- Opening Delimiter -

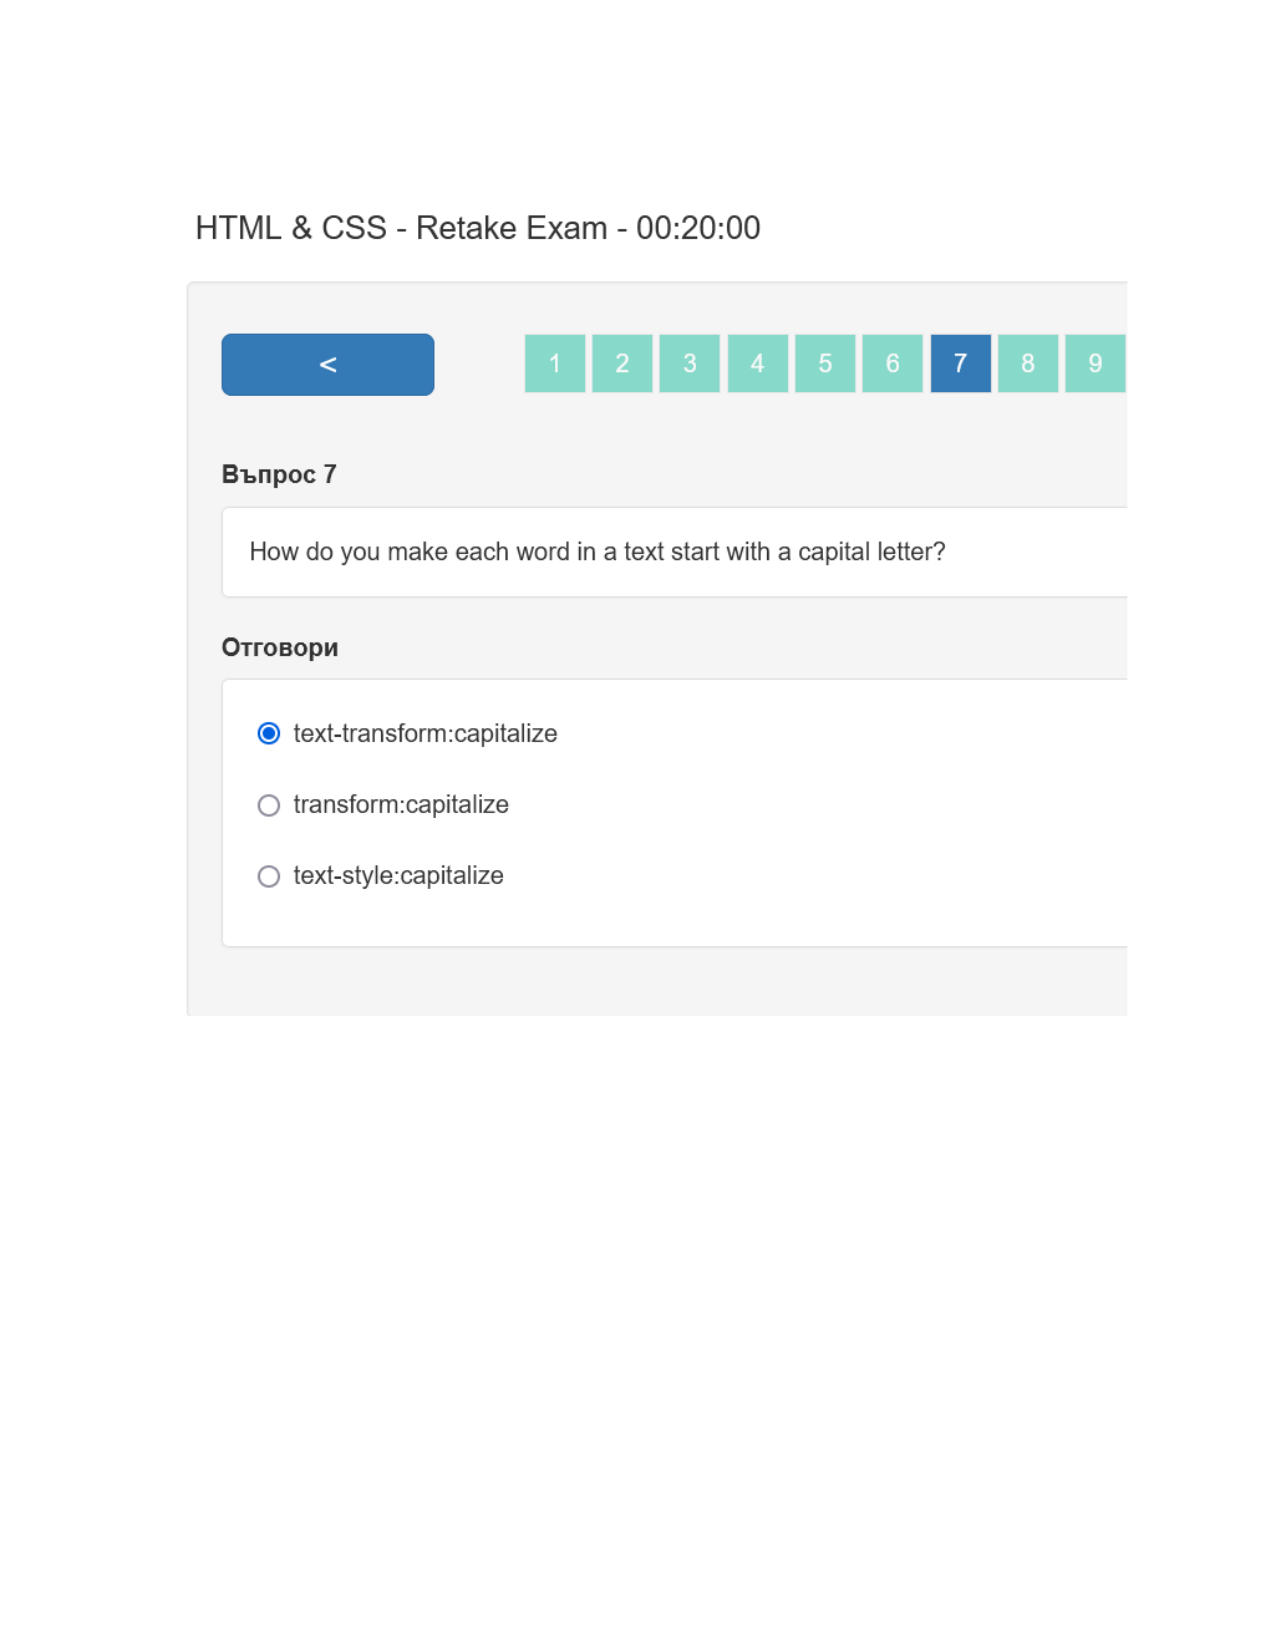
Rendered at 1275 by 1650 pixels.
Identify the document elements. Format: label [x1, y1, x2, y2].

picture [147, 147, 1128, 1016]
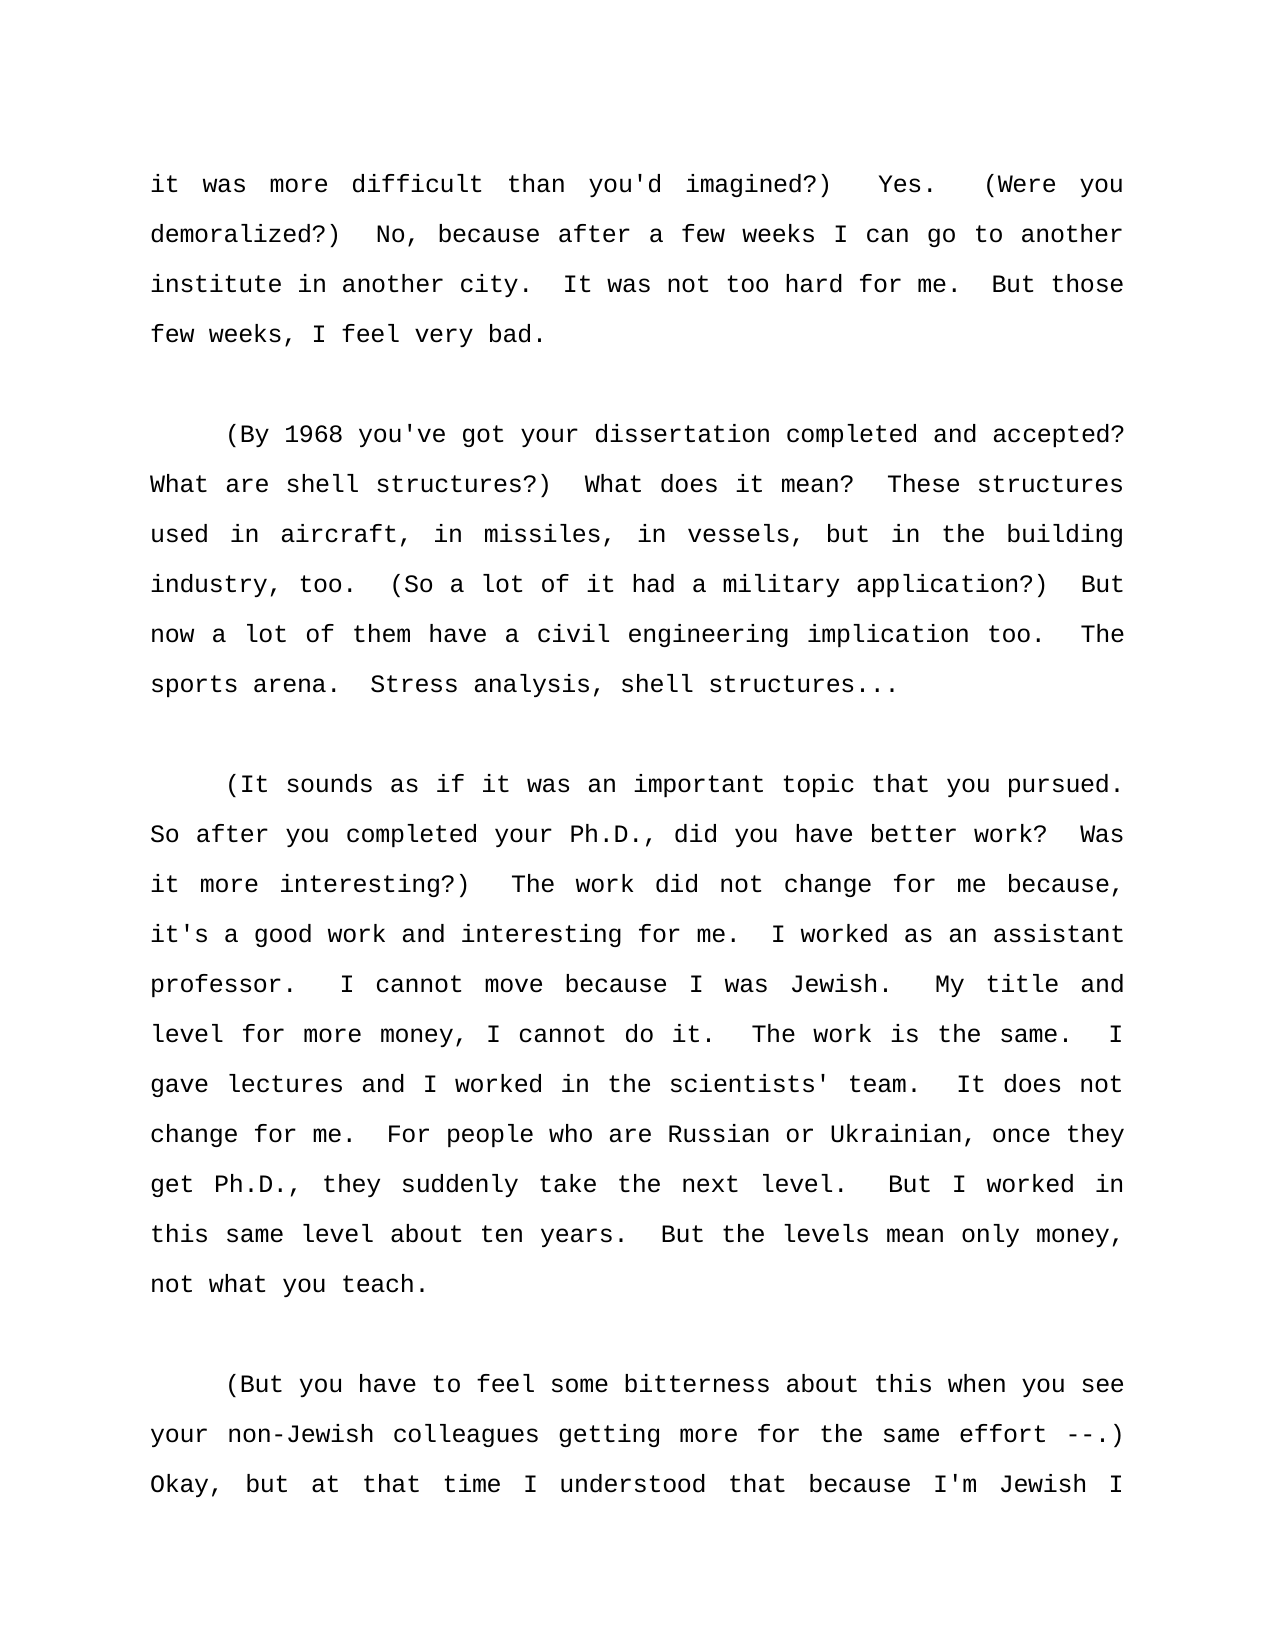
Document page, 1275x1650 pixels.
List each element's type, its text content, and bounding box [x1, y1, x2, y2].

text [150, 150, 1125, 350]
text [150, 1350, 1125, 1500]
text (By 1968 you've got your dissertation completed and accepted? What are shell structures?) What does it mean? These structures used in aircraft, in missiles, in vessels, but in the building industry, too. (So a lot of it had a military application?) But now a lot of them have a civil engineering implication too. The sports arena. Stress analysis, shell structures... [150, 400, 1125, 700]
text (It sounds as if it was an important topic that you pursued. So after you completed your Ph.D., did you have better work? Was it more interesting?) The work did not change for me because, it's a good work and interesting for me. I worked as an assistant professor. I cannot move because I was Jewish. My title and level for more money, I cannot do it. The work is the same. I gave lectures and I worked in the scientists' team. It does not change for me. For people who are Russian or Ukrainian, once they get Ph.D., they suddenly take the next level. But I worked in this same level about ten years. But the levels mean only money, not what you teach. [150, 750, 1125, 1300]
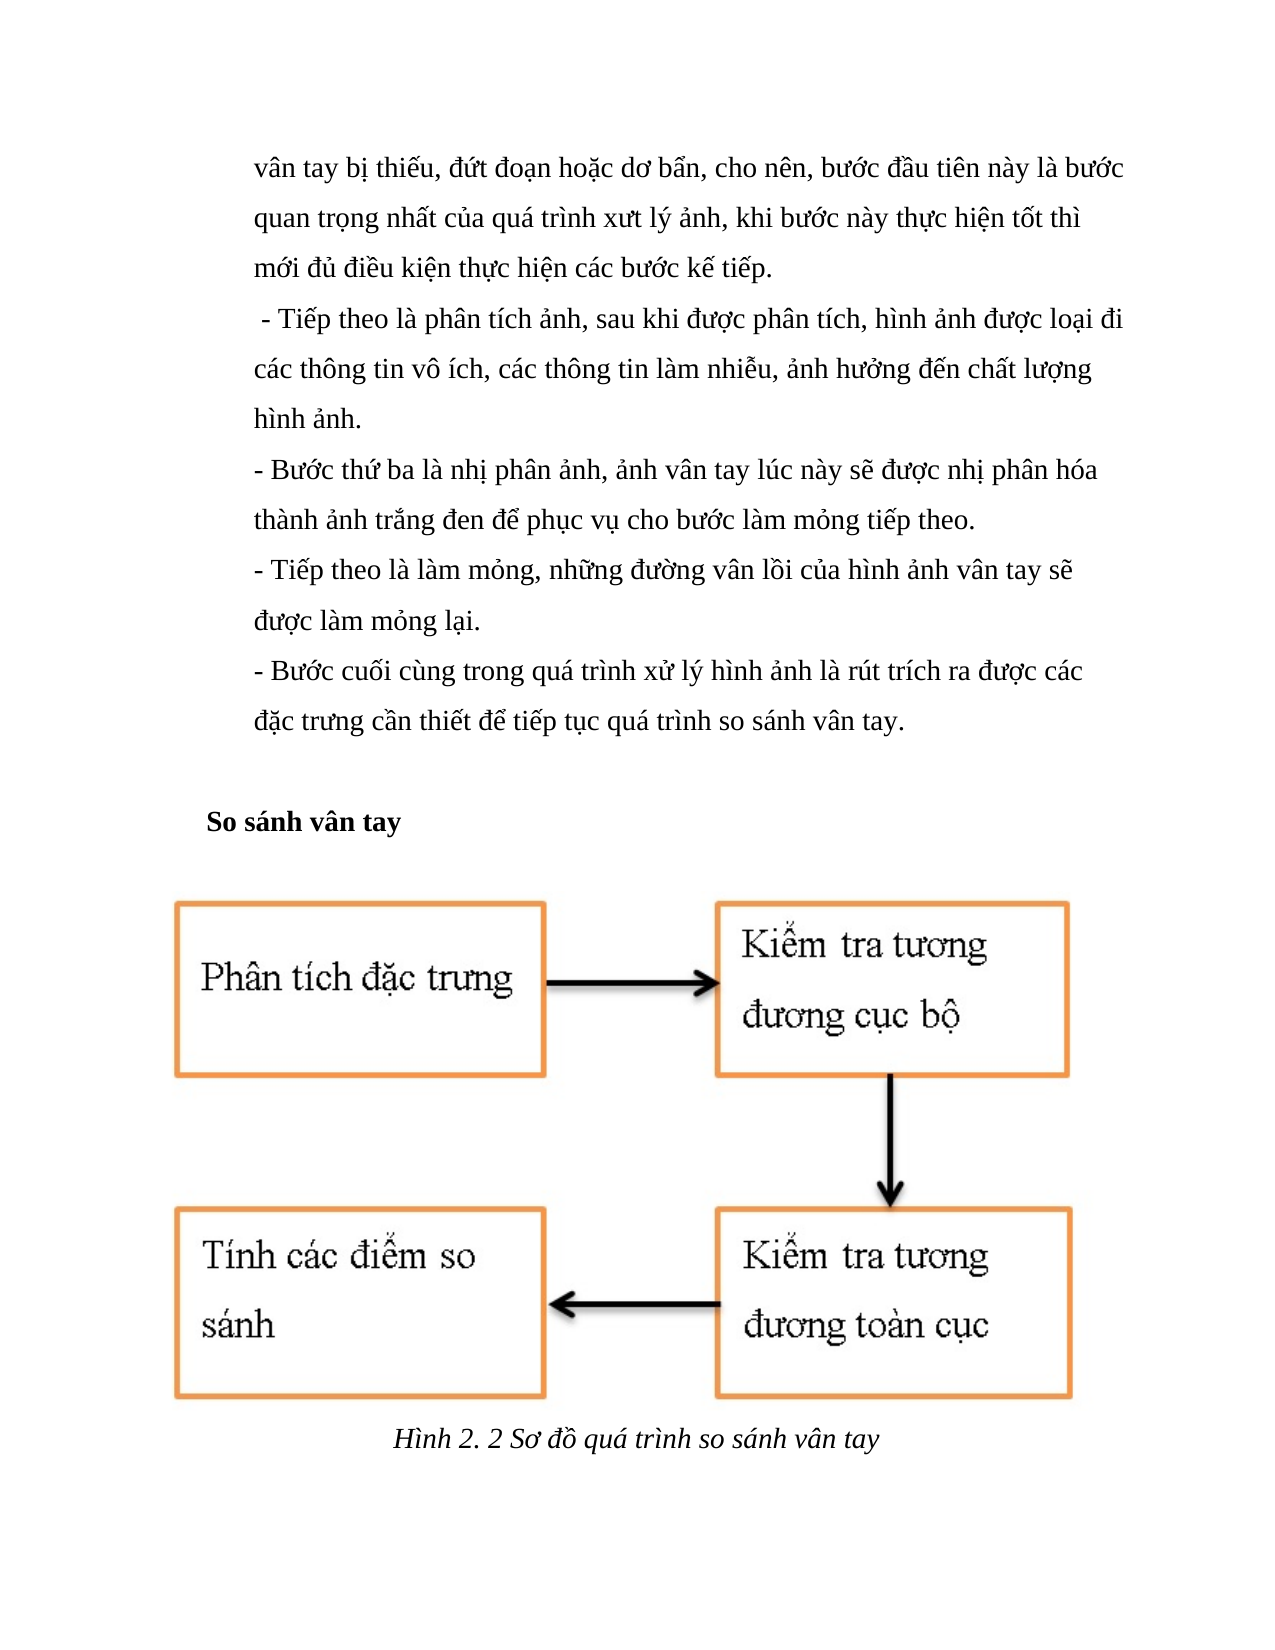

- Closing Delimiter -

Problem statement: Among the lines of the data, identify those with the word "pixels". Copy each of them.

Exercise output:
Rendered at 1275 by 1650 pixels.
Document page, 1275x1650 pixels.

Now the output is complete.